Jobs, Employment, and Income
Three main indicators inform the issue of employment in America: the overall growth in the number of people employed, the unemployment rate, and labor compensation. Naturally, a net increase in employment is seen as progress, but this statistic is sensitive to population and uninformative about willingness to work. Instead, economists have long believed that the key measure of employment is the percentage of people who are employed out of the entire population of potential workers. However, many people simply do not want to work in the formal labor force, either because they are studying for advanced degrees, are retired, or are caring for other matters in the home.
Thus, the unemployment rate is the best way to assess economic health. Another useful indicator is labor compensation, which for many observers represents the quality of jobs.
Jobs: Payroll or Household? The government provides many measures of job creation, but the two best known are the payroll survey from the Bureau of Labor Statistics (BLS) and the household survey from the Bureau of the Census. As widely reported, the two surveys are telling different stories:
Yet both surveys may be correct because they count jobs differently. Their counts are different in part because the household survey counts all jobs--not just payroll jobs--including a growing but hard-to-define class of new economy workers who are not on payrolls, such as part-time consultants, eBay entrepreneurs, and real estate agents.

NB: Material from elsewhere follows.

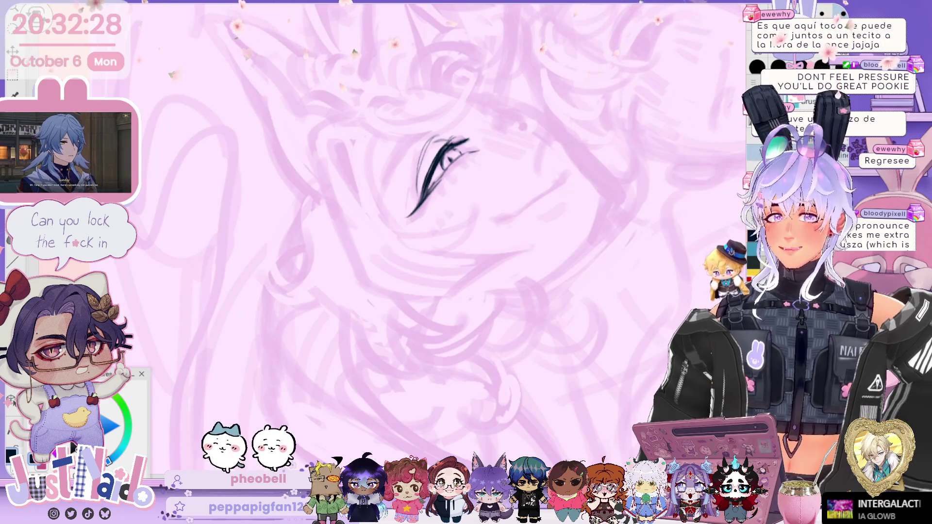
Step: Ink and refine the lid strokes along the eye's outer left edge, undoing stray lines
left_click_drag(434, 131, 381, 211)
left_click_drag(437, 194, 403, 213)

In contrast, the payroll survey's name says it all. While payrolls provide a much larger sample size, this does not guarantee accuracy. In August, the BLS acknowledged that the survey has sample problems: It counts workers twice when they change jobs, which the BLS estimates accounts for about 250,000 of the difference that has opened up between the two surveys since 2001.
Moreover, this BLS analysis may be conservative: A Heritage Foundation analysis estimates that this flaw may result in an undercount of as many as 1 million jobs.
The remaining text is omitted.